People
Alfredo Lietti’s collaboration with Rai dated back to WW2, when he was a military officer of telecommunications. Later he was offered him a job as a technician, and accepted the position although he had other plans for his future (he studied physics and was attracted by scientific research). After a period at the Rai’s offices in Bari and Venice, he returned to Milan as head of the technical department and met Luciano Berio. Since the Rai management refused to assign funds for the equipment of the Studio, Berio proposed Lietti to design and build sound synthesis/processing devices from scratch, using spare electronic components that already existed in the warehouse stocks of Rai. Lietti accepted enthusiastically this challenge, and became the first technical director of the Studio. He began working on the first sinusoidal oscillators, using his knowledge of acoustics and his undoubted skills as a designer: in a sort of empirical “iterative design” approach, Lietti designed the first projects, then the most suitable electronic components were searched for in the warehouse and the pieces were assembled provisionally, finally the resulting sounds were carefully evaluated. If the result was not satisfactory, Lietti would adjust the projects and iterate the process. Within months, the Studio was equipped with a set of state-of-the-art devices.

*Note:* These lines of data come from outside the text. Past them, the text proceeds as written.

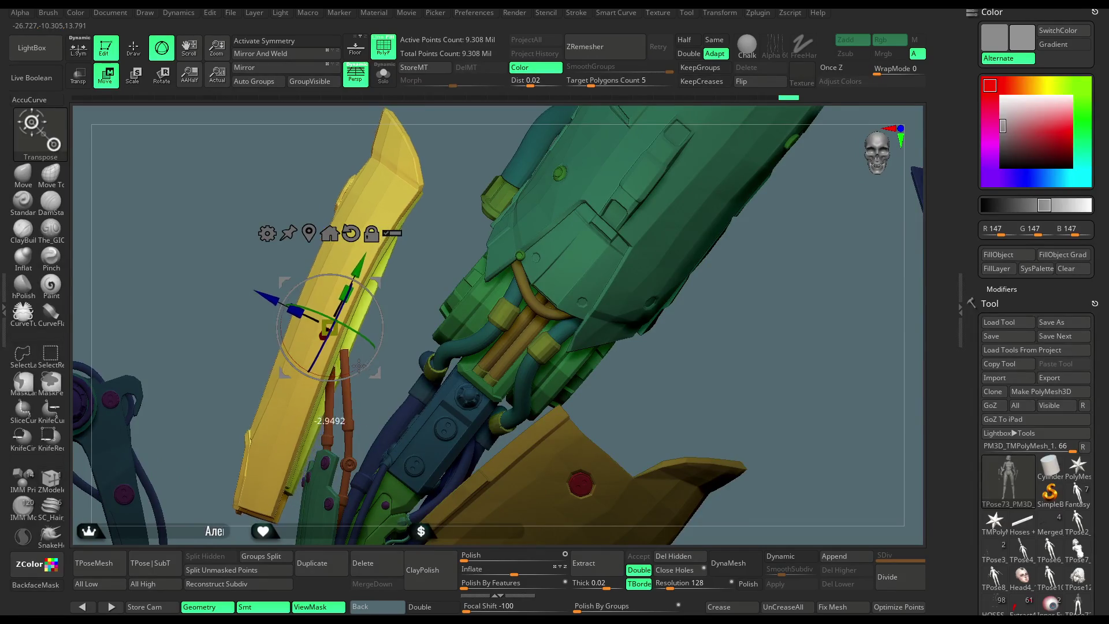
mouse_move(220, 357)
left_mouse_down()
mouse_move(248, 303)
mouse_move(323, 288)
mouse_move(472, 203)
mouse_move(478, 220)
mouse_move(397, 345)
left_mouse_up()
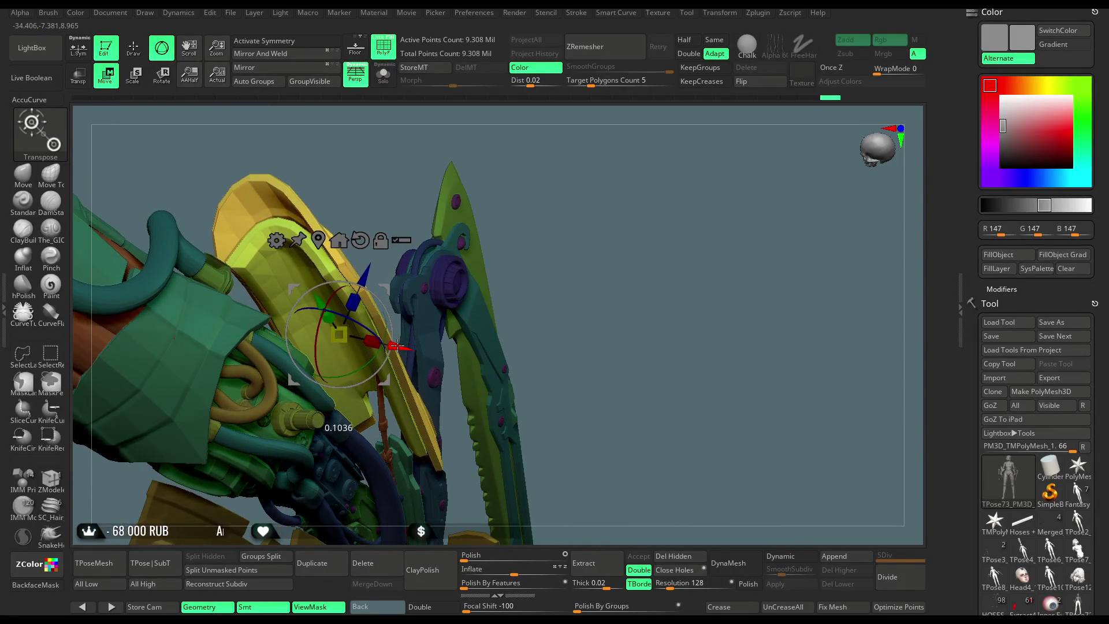
mouse_move(569, 179)
left_mouse_down()
mouse_move(470, 168)
mouse_move(511, 168)
mouse_move(458, 305)
left_mouse_up()
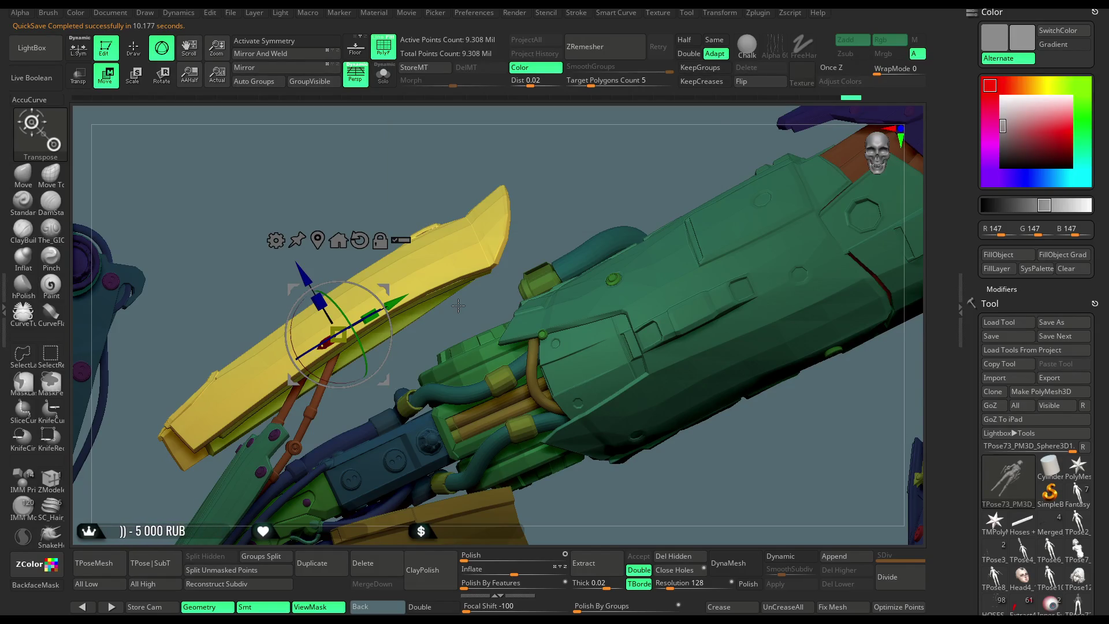
mouse_move(564, 201)
left_mouse_down()
mouse_move(563, 253)
mouse_move(347, 380)
left_mouse_up()
Orbit around the arm to review the repositioned yellow plate.
mouse_move(387, 427)
left_mouse_down()
mouse_move(674, 320)
mouse_move(649, 224)
mouse_move(462, 323)
mouse_move(370, 338)
left_mouse_up()
left_click_drag(181, 294, 237, 317)
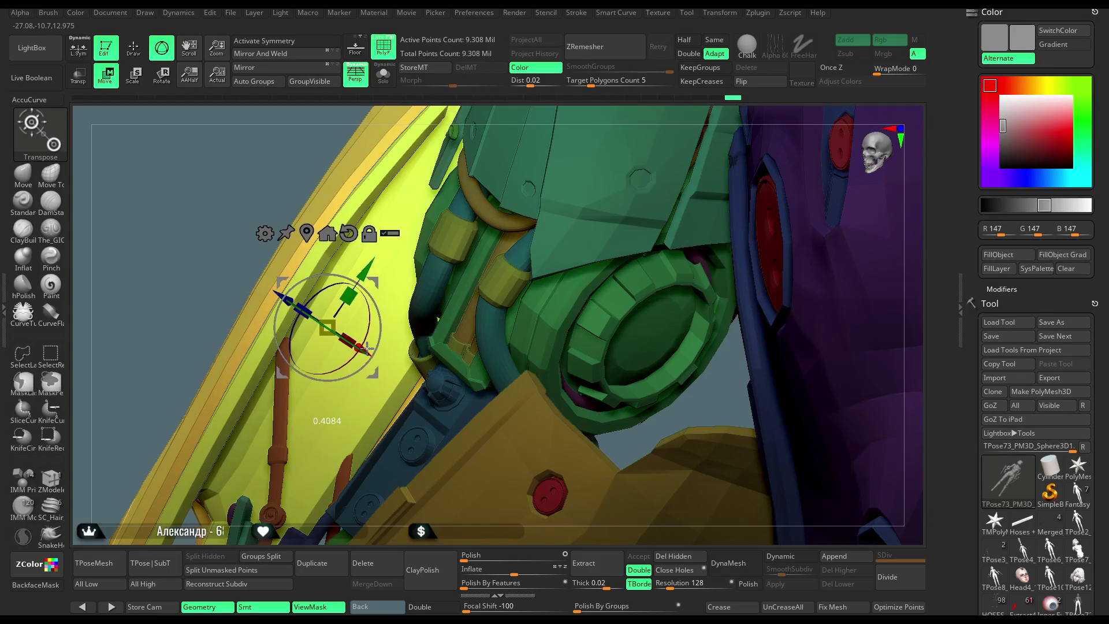
left_click_drag(164, 342, 267, 289)
mouse_move(187, 325)
left_mouse_down()
mouse_move(242, 201)
mouse_move(292, 254)
mouse_move(320, 242)
mouse_move(231, 285)
mouse_move(292, 303)
mouse_move(311, 328)
left_mouse_up()
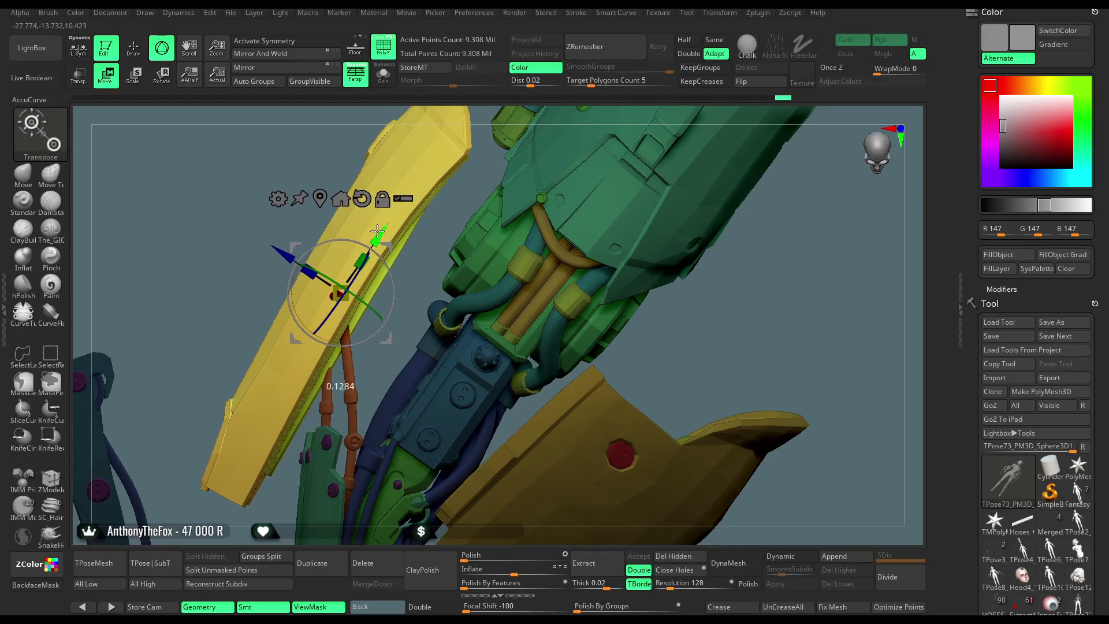
mouse_move(234, 313)
left_mouse_down()
mouse_move(195, 298)
mouse_move(303, 324)
mouse_move(558, 248)
mouse_move(521, 263)
left_mouse_up()
mouse_move(516, 221)
left_mouse_down()
mouse_move(753, 263)
mouse_move(755, 163)
mouse_move(336, 173)
left_mouse_up()
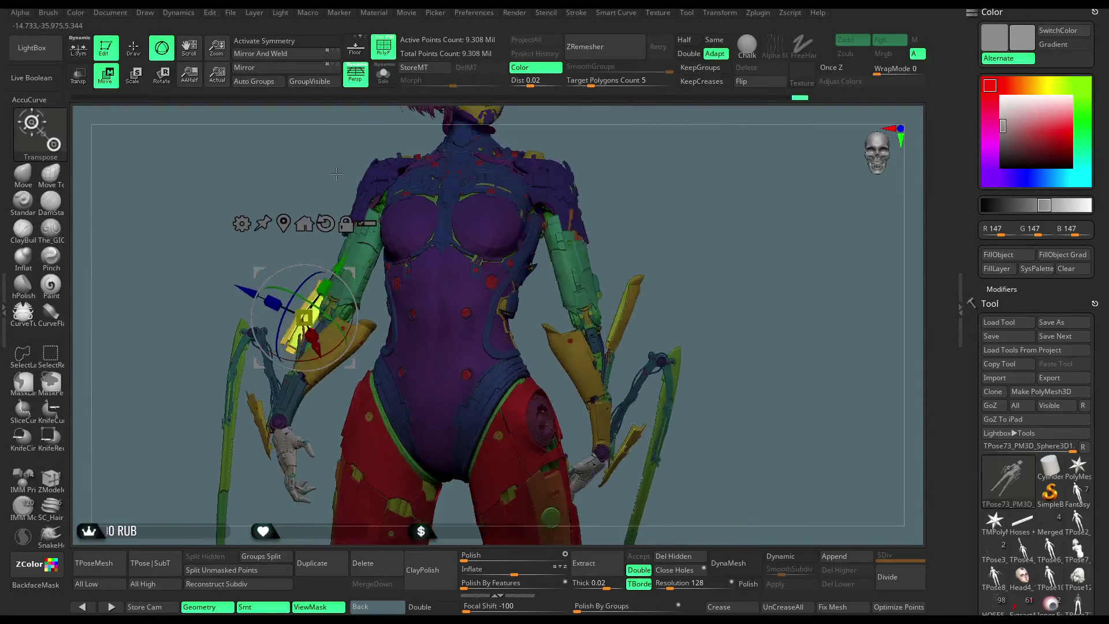
Return to Draw mode and toggle the PolyF polygroup display off and back on.
left_click(139, 60)
mouse_move(665, 242)
left_mouse_down()
mouse_move(681, 231)
mouse_move(675, 202)
mouse_move(654, 216)
mouse_move(661, 229)
mouse_move(647, 248)
mouse_move(670, 213)
mouse_move(633, 215)
mouse_move(513, 152)
left_mouse_up()
left_click(390, 54)
left_click(387, 52)
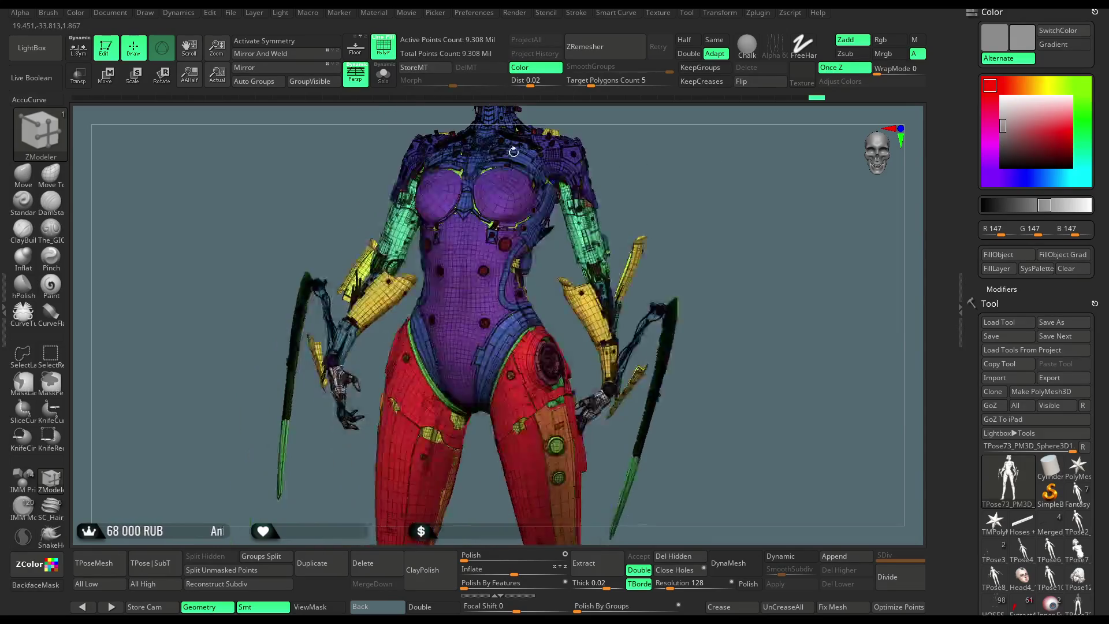
left_click(380, 41)
left_click_drag(370, 173, 310, 179)
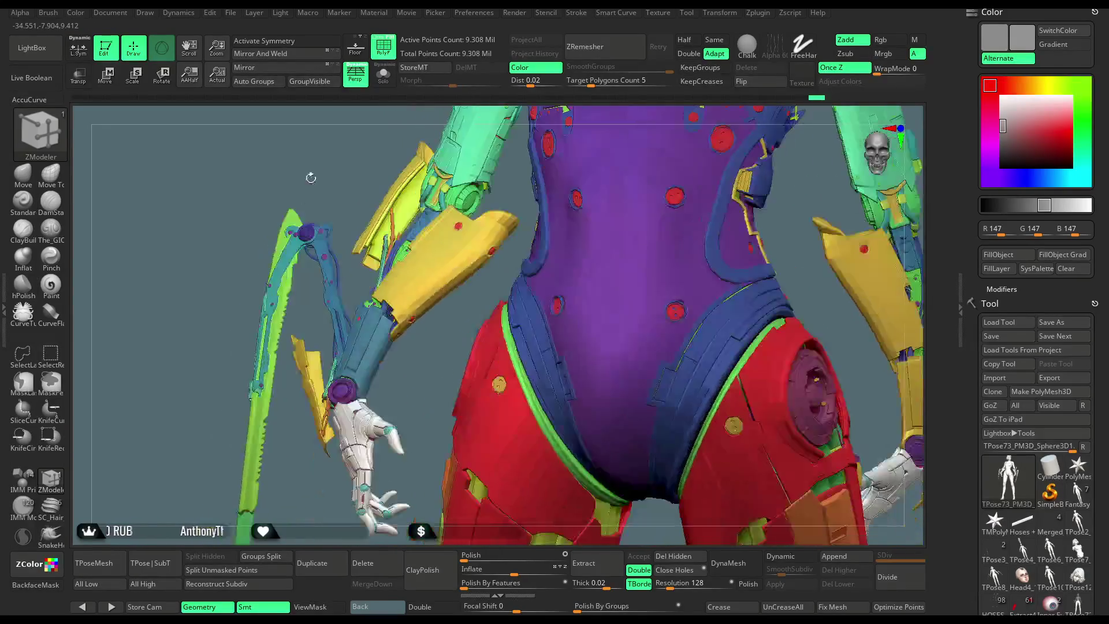
key("ctrl+shift")
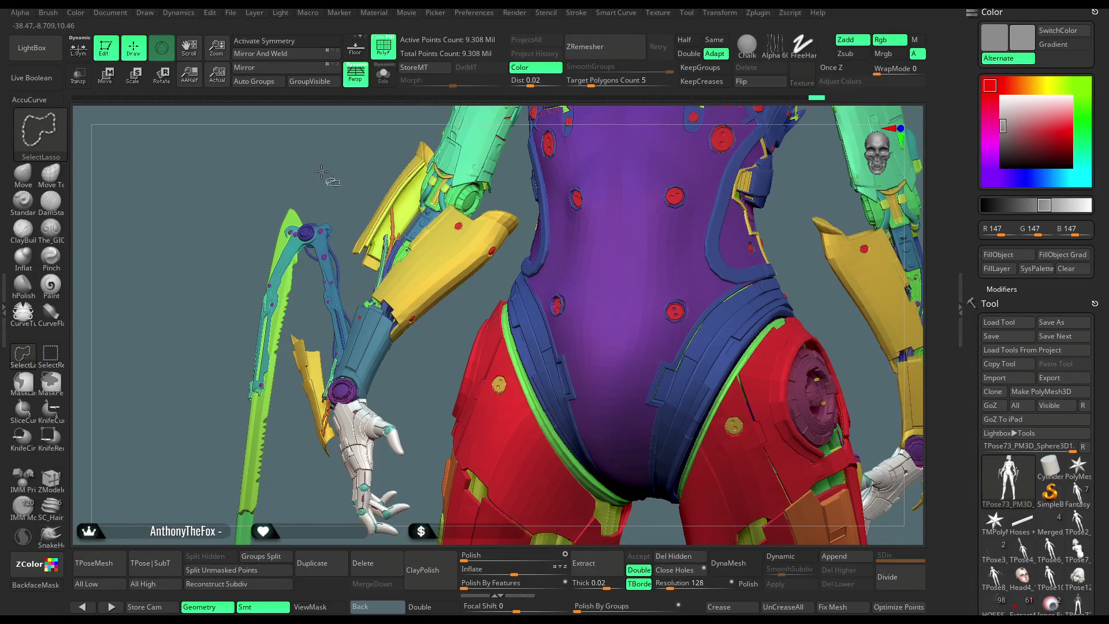
left_click(275, 279, "ctrl+shift")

In the late 1950s’, when the Studio had become a worldwide reference point for the composition of electroacoustic music, the pioneering spirit that had inspired Lietti’s creativity started fading away. His last known project for the Studio is dated May 20, 1959, at the time when Berio resigned as Director. No longer satisfied with his role in Rai, Lietti started looking for a new challenge, and at the end of 1961 he moved permanently to Lausanne with a job in nuclear physics.
Marino Zuccheri was appointed as the full-time technician of the Studio immediately after its official constitution, and played a key role in its entire history up to final closure in 1983, when Zuccheri himself retired at the age of 60. By skillfully tuning and controlling the electronic devices of the Studio, he provided a fundamental contribution to the integration between music production and technical means: he was a true “virtuoso” of electronic instruments, and always worked closely with composers, using his expertise to transform their ideas into conscious gestures and gestures into amazing sounds. This interpretational process did not just involve assisting the compositional process (with composers often having no specific preparation in electronic music), it also meant actually playing the tapes during concerts, designing the surroundings they were to be performed in, and acting as sound director for works with voices, instruments and electronics.
Luigi Nono described Zuccheri as a “true musician -technician-theorist-practical-teacher-interpreter-performer of uncommon virtuosity, extremely humane in his desire to understand and participate”. In a way, he invented for himself a new profession for the performance of electronic music, for which he had no predecessors. There was no specialist literature at hand, and no electronic instrument workshop for these kinds of musical applications. All he had before him were the new electronic instruments, and it was these that he then had to adapt to the needs of this new music.